══ MATERIAL PROVIDED ══
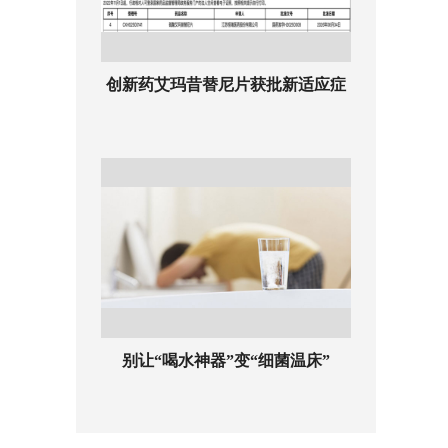
创新药艾玛昔替尼片获批新适应症
别让“喝水神器”变“细菌温床”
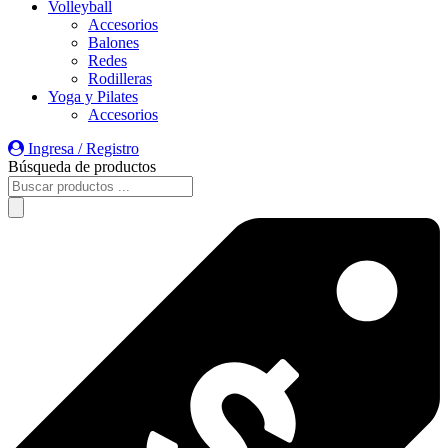
Volleyball
Accesorios
Balones
Redes
Rodilleras
Yoga y Pilates
Accesorios
Ingresa / Registro
Búsqueda de productos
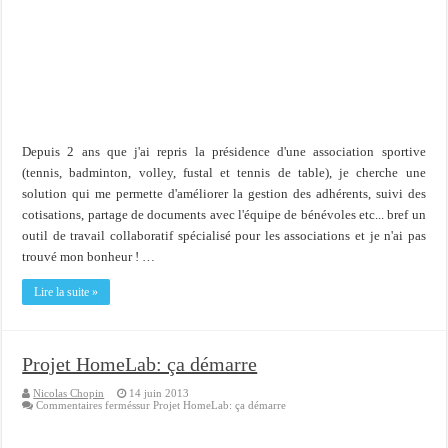
Importer du contenu XML dans une table SQL serveur
OnlyOffice, une solution CRM/Gestion documents et plus encore...
Depuis 2 ans que j'ai repris la présidence d'une association sportive
(tennis, badminton, volley, fustal et tennis de table), je cherche une
solution qui me permette d'améliorer la gestion des adhérents, suivi des
cotisations, partage de documents avec l'équipe de bénévoles etc... bref un
outil de travail collaboratif spécialisé pour les associations et je n'ai pas
trouvé mon bonheur ! …
Lire la suite »
Projet HomeLab: ça démarre
Nicolas Chopin
14 juin 2013
Commentaires fermés
sur Projet HomeLab: ça démarre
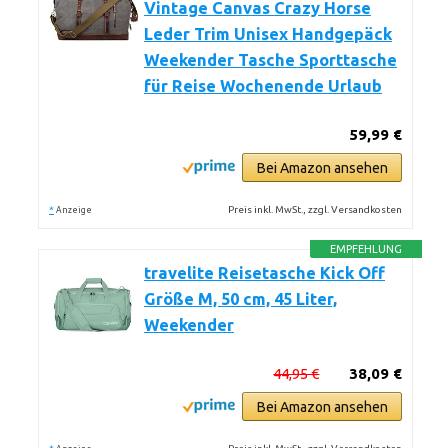
Vintage Canvas Crazy Horse
Leder Trim Unisex Handgepäck
Weekender Tasche Sporttasche
für Reise Wochenende Urlaub
59,99 €
Bei Amazon ansehen
*
Preis inkl. MwSt., zzgl. Versandkosten
Anzeige
EMPFEHLUNG
travelite Reisetasche Kick Off
Größe M, 50 cm, 45 Liter,
Weekender
44,95 €
38,09 €
Bei Amazon ansehen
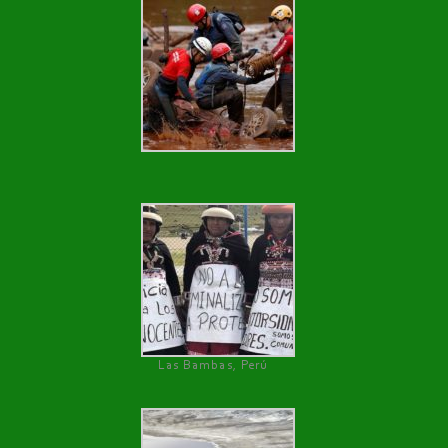
Las Bambas, Perú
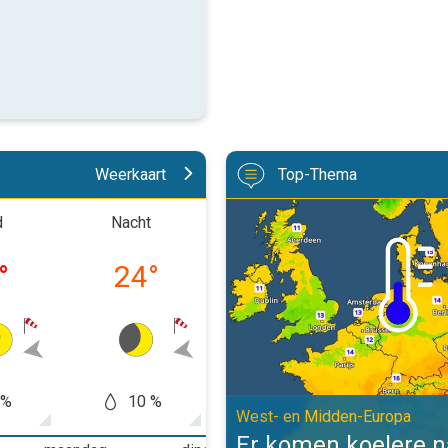
Weerkaart
Top-Thema
Er komen koelere nachten aan. W
d
Nacht
Ochtend
Midd
°
24
°
28
°
34
 %
10 %
20 %
20
West- en Midden-Europa
Er komen koelere 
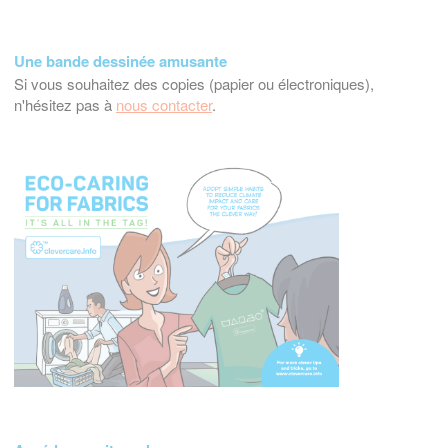
Une bande dessinée amusante
Si vous souhaitez des copies (papier ou électroniques),
n'hésitez pas à
nous contacter
.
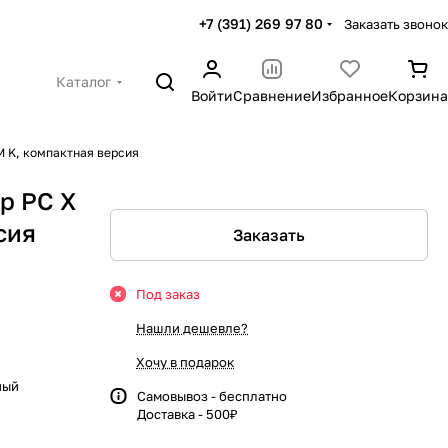
+7 (391) 269 97 80
Заказать звонок
Каталог
Войти
Сравнение
Избранное
Корзина
М K, компактная версия
р РС Х
сия
Заказать
Под заказ
Нашли дешевле?
Хочу в подарок
ный
Самовывоз - бесплатно
Доставка - 500₽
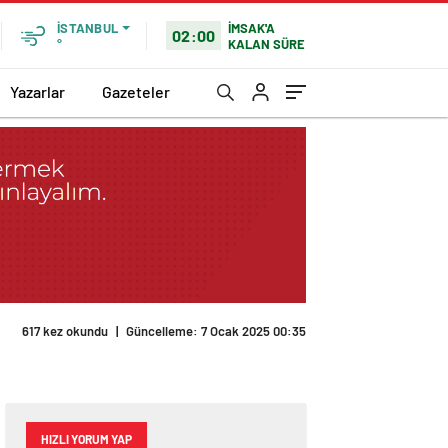
İMSAK'A
İSTANBUL
02:00
KALAN SÜRE
°
Yazarlar
Gazeteler
617 kez okundu
|
Güncelleme: 7 Ocak 2025 00:35
HIZLI YORUM YAP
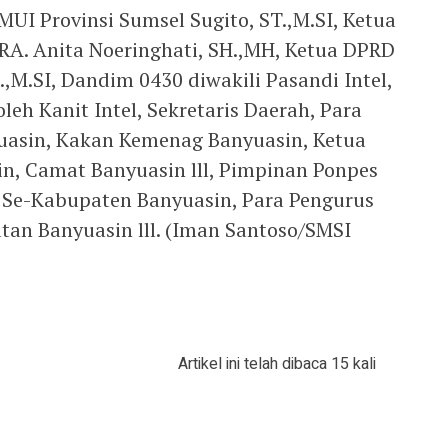
UI Provinsi Sumsel Sugito, ST.,M.SI, Ketua
 RA. Anita Noeringhati, SH.,MH, Ketua DPRD
.,M.SI, Dandim 0430 diwakili Pasandi Intel,
leh Kanit Intel, Sekretaris Daerah, Para
uasin, Kakan Kemenag Banyuasin, Ketua
n, Camat Banyuasin lll, Pimpinan Ponpes
 Se-Kabupaten Banyuasin, Para Pengurus
an Banyuasin lll. (Iman Santoso/SMSI
Artikel ini telah dibaca 15 kali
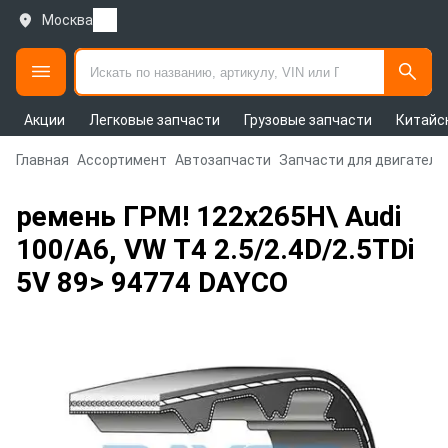
Москва
Акции
Легковые запчасти
Грузовые запчасти
Китайс
Главная
Ассортимент
Автозапчасти
Запчасти для двигателя
ремень ГРМ! 122x265H\ Audi
100/A6, VW T4 2.5/2.4D/2.5TDi
5V 89> 94774 DAYCO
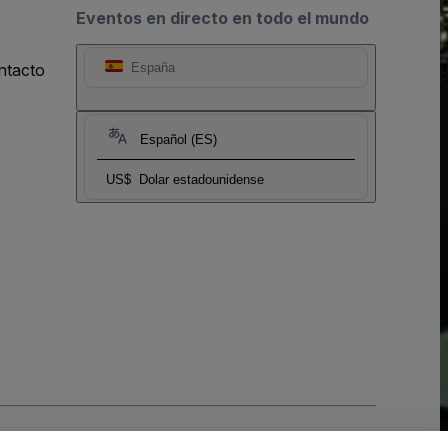
Eventos en directo en todo el mundo
ntacto
España
Español (ES)
US$
Dolar estadounidense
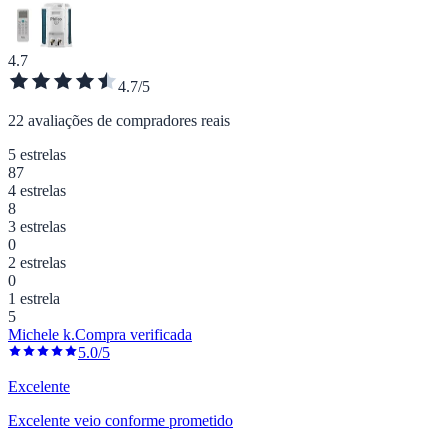
4.7
4.7/5
22 avaliações de compradores reais
5 estrelas
87
4 estrelas
8
3 estrelas
0
2 estrelas
0
1 estrela
5
Michele k.
Compra verificada
5.0/5
Excelente
Excelente veio conforme prometido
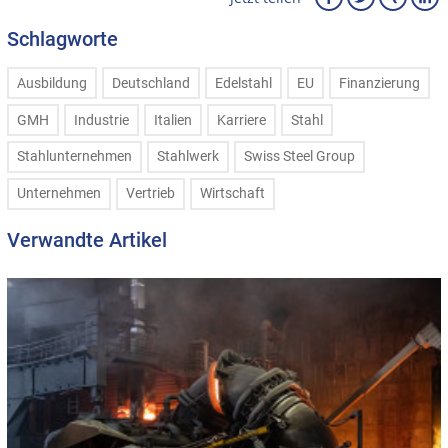
Schlagworte
Ausbildung
Deutschland
Edelstahl
EU
Finanzierung
GMH
Industrie
Italien
Karriere
Stahl
Stahlunternehmen
Stahlwerk
Swiss Steel Group
Unternehmen
Vertrieb
Wirtschaft
Verwandte Artikel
═══
__WHAT IS REQUIRED__
Extract the full listing exactly, with the pictures left out.

__THE COMPLETED TASK__
创新药艾玛昔替尼片获批新适应症
别让“喝水神器”变“细菌温床”
Volleyball
Accesorios
Balones
Redes
Rodilleras
Yoga y Pilates
Accesorios
Ingresa / Registro
Búsqueda de productos
Importer du contenu XML dans une table SQL serveur
OnlyOffice, une solution CRM/Gestion documents et plus encore...
Depuis 2 ans que j'ai repris la présidence d'une association sportive
(tennis, badminton, volley, fustal et tennis de table), je cherche une
solution qui me permette d'améliorer la gestion des adhérents, suivi des
cotisations, partage de documents avec l'équipe de bénévoles etc... bref un
outil de travail collaboratif spécialisé pour les associations et je n'ai pas
trouvé mon bonheur ! …
Lire la suite »
Projet HomeLab: ça démarre
Nicolas Chopin
14 juin 2013
Commentaires fermés
sur Projet HomeLab: ça démarre
Vintage Canvas Crazy Horse
Leder Trim Unisex Handgepäck
Weekender Tasche Sporttasche
für Reise Wochenende Urlaub
59,99 €
Bei Amazon ansehen
*
Preis inkl. MwSt., zzgl. Versandkosten
Anzeige
EMPFEHLUNG
travelite Reisetasche Kick Off
Größe M, 50 cm, 45 Liter,
Weekender
44,95 €
38,09 €
Bei Amazon ansehen
Las Bambas, Perú
Weerkaart
Top-Thema
Er komen koelere nachten aan. W
d
Nacht
Ochtend
Midd
°
24
°
28
°
34
 %
10 %
20 %
20
West- en Midden-Europa
Er komen koelere 
Une bande dessinée amusante
Si vous souhaitez des copies (papier ou électroniques),
n'hésitez pas à
nous contacter
.
+7 (391) 269 97 80
Заказать звонок
Каталог
Войти
Сравнение
Избранное
Корзина
М K, компактная версия
р РС Х
сия
Заказать
Под заказ
Нашли дешевле?
Хочу в подарок
ный
Самовывоз - бесплатно
Доставка - 500₽
İMSAK'A
İSTANBUL
02:00
KALAN SÜRE
°
Yazarlar
Gazeteler
617 kez okundu
|
Güncelleme: 7 Ocak 2025 00:35
HIZLI YORUM YAP
UI Provinsi Sumsel Sugito, ST.,M.SI, Ketua
 RA. Anita Noeringhati, SH.,MH, Ketua DPRD
.,M.SI, Dandim 0430 diwakili Pasandi Intel,
leh Kanit Intel, Sekretaris Daerah, Para
uasin, Kakan Kemenag Banyuasin, Ketua
n, Camat Banyuasin lll, Pimpinan Ponpes
 Se-Kabupaten Banyuasin, Para Pengurus
an Banyuasin lll. (Iman Santoso/SMSI
Artikel ini telah dibaca 15 kali
Москва
Акции
Легковые запчасти
Грузовые запчасти
Китайс
Главная
Ассортимент
Автозапчасти
Запчасти для двигателя
ремень ГРМ! 122x265H\ Audi
100/A6, VW T4 2.5/2.4D/2.5TDi
5V 89> 94774 DAYCO
Eventos en directo en todo el mundo
ntacto
España
Español (ES)
US$
Dolar estadounidense
4.7
4.7/5
22 avaliações de compradores reais
5 estrelas
87
4 estrelas
8
3 estrelas
0
2 estrelas
0
1 estrela
5
Michele k.
Compra verificada
5.0/5
Excelente
Excelente veio conforme prometido
Schlagworte
Ausbildung
Deutschland
Edelstahl
EU
Finanzierung
GMH
Industrie
Italien
Karriere
Stahl
Stahlunternehmen
Stahlwerk
Swiss Steel Group
Unternehmen
Vertrieb
Wirtschaft
Verwandte Artikel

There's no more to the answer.